** HOW TO COMPLETE THIS TASK **
Give the records below again in full, exactly as written, but without any images.

--- EXTRACTED DATA Enclosed Below ---

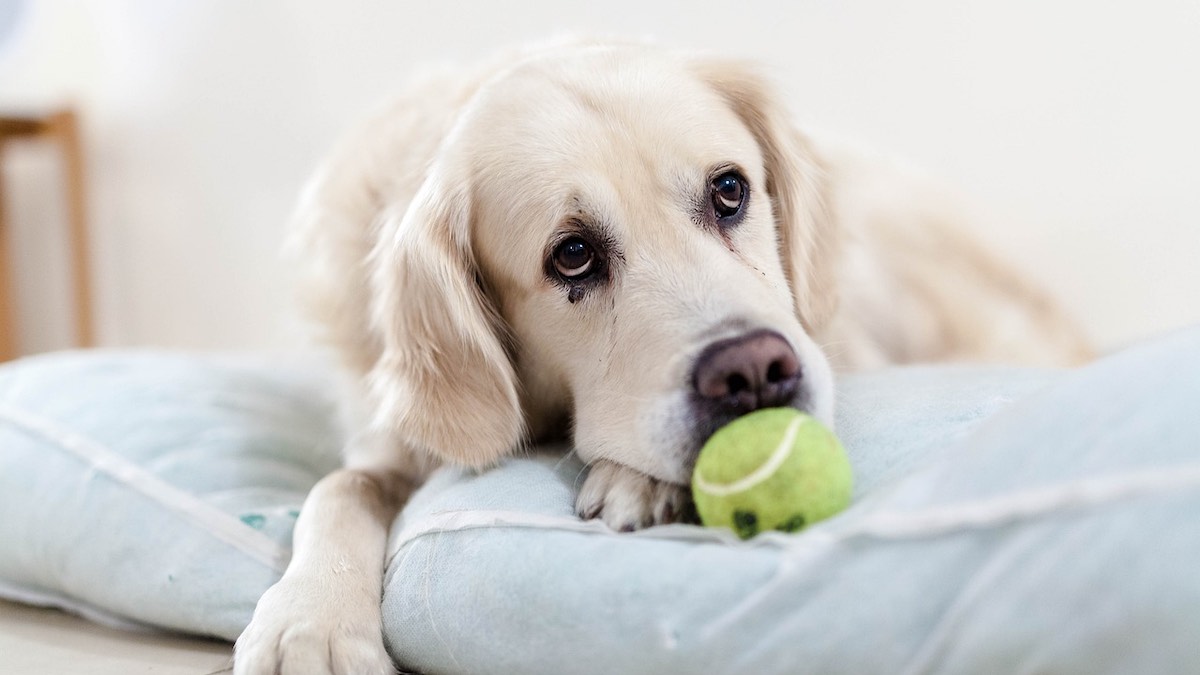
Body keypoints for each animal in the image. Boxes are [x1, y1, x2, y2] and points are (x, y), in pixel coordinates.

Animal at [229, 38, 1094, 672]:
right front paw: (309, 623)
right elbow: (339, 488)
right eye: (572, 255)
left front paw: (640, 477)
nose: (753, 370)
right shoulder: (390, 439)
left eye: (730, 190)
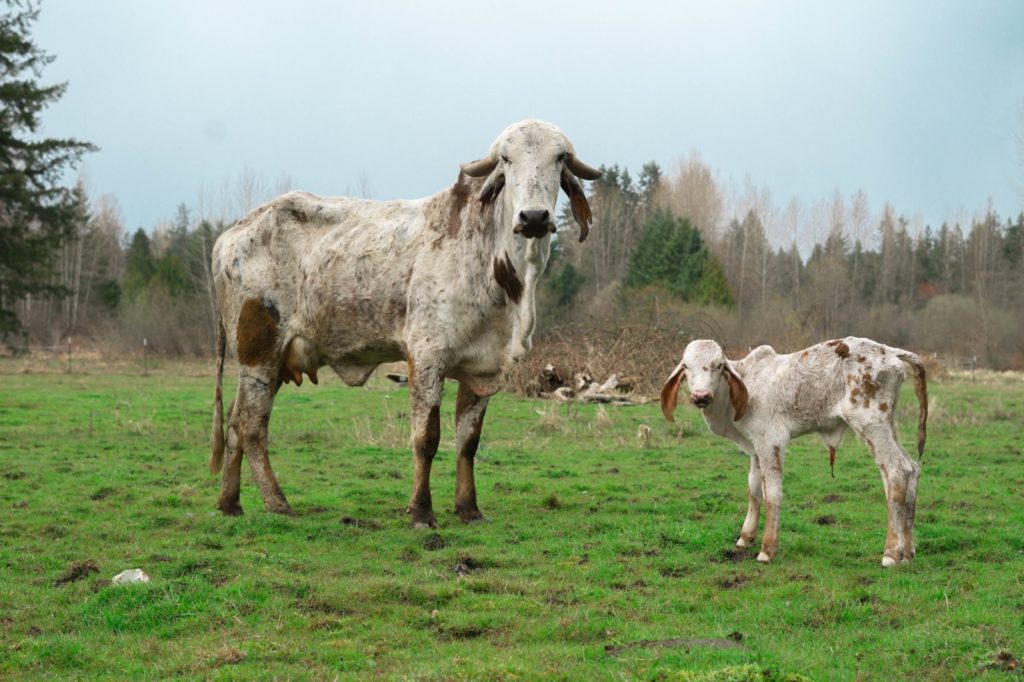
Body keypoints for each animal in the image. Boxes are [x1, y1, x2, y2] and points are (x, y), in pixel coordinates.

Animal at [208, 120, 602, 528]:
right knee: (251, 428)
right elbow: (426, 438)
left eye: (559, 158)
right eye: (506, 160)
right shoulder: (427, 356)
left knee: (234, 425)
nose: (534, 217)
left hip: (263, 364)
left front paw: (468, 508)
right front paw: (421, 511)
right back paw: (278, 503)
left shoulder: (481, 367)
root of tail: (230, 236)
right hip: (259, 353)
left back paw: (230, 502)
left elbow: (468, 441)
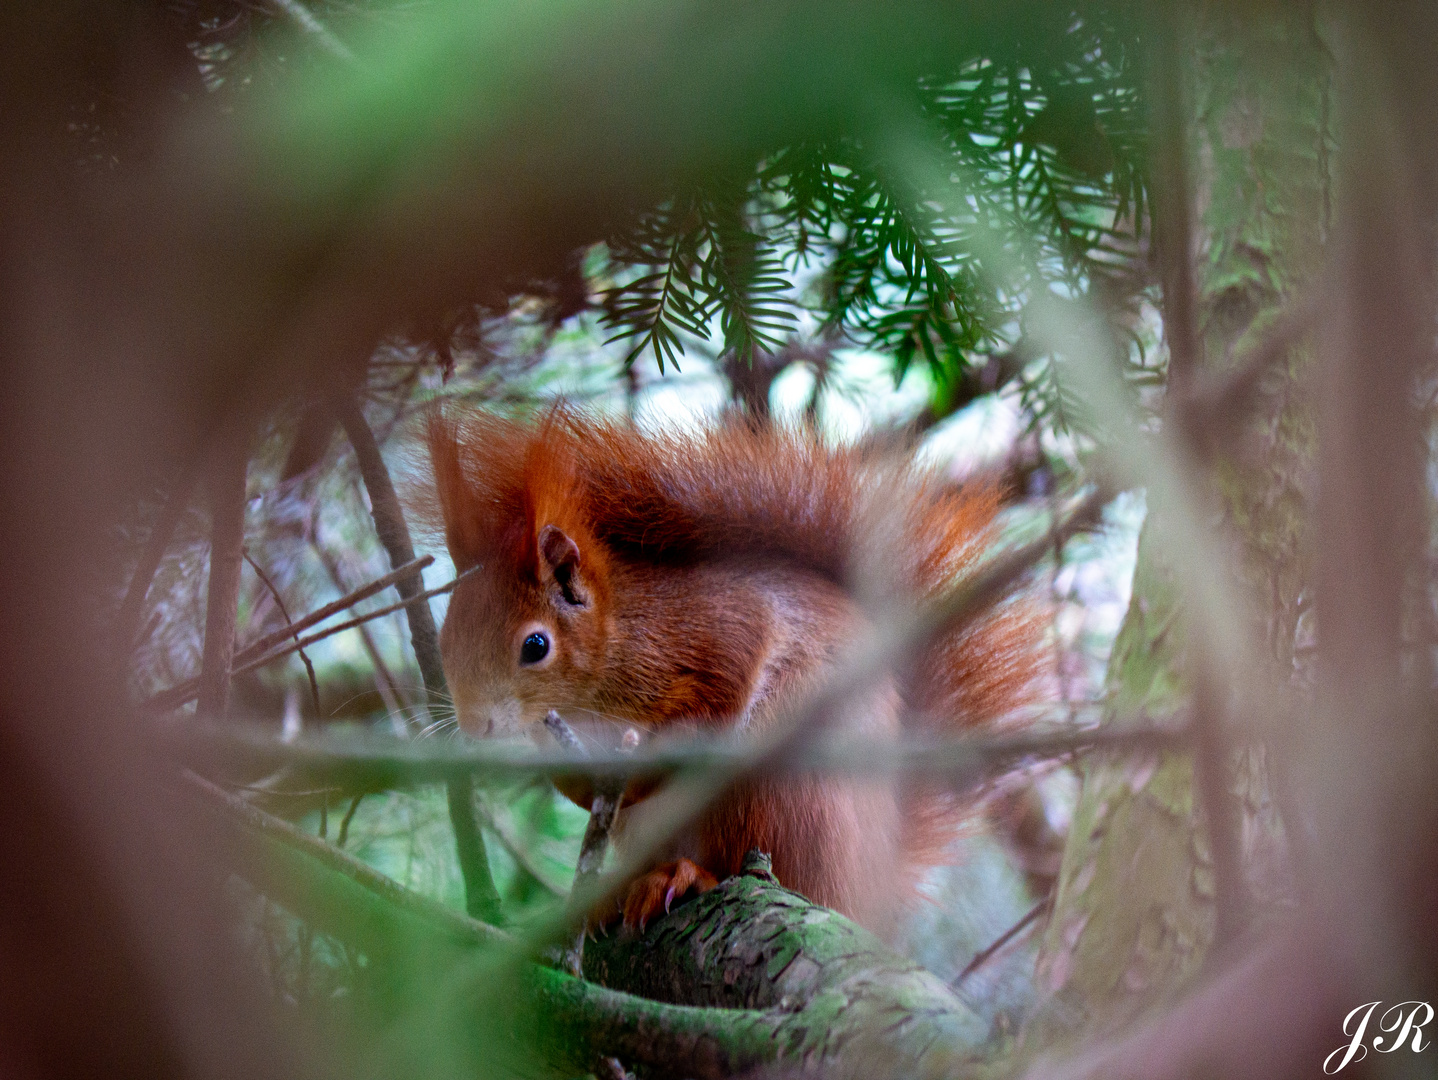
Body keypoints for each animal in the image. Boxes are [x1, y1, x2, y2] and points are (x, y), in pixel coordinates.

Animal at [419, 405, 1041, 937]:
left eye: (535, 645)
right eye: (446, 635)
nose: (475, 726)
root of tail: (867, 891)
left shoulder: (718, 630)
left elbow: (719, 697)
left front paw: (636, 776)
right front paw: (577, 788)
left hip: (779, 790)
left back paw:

--- End of Enclosed EXTRACTED DATA ---

** TASK ANSWER **
Body keypoints for each animal in the image. Boxes are [x1, y1, x2, y2] and points are (x, y), in pixel coordinates.

Animal at [229, 38, 1094, 672]:
right front paw: (309, 623)
right elbow: (339, 488)
right eye: (572, 255)
left front paw: (640, 477)
nose: (753, 370)
right shoulder: (390, 439)
left eye: (730, 190)
Body keypoints for each animal in the image. Boxes are [x1, y1, x2, y2] and points are (x, y), in pixel coordinates.

Animal at [208, 120, 602, 528]:
right knee: (251, 428)
right elbow: (426, 438)
left eye: (559, 158)
right eye: (506, 160)
right shoulder: (427, 356)
left knee: (234, 425)
nose: (534, 217)
left hip: (263, 364)
left front paw: (468, 508)
right front paw: (421, 511)
right back paw: (278, 503)
left shoulder: (481, 367)
root of tail: (230, 236)
right hip: (259, 353)
left back paw: (230, 502)
left elbow: (468, 441)
Body keypoints for each animal in the image. Boxes are [x1, y1, x2, y2] and points are (x, y), in pixel coordinates.

Animal at [419, 405, 1041, 937]:
left eye: (535, 645)
right eye: (446, 635)
nose: (475, 726)
root of tail: (867, 891)
left shoulder: (718, 630)
left elbow: (719, 697)
left front paw: (636, 776)
right front paw: (577, 788)
left hip: (779, 790)
left back paw:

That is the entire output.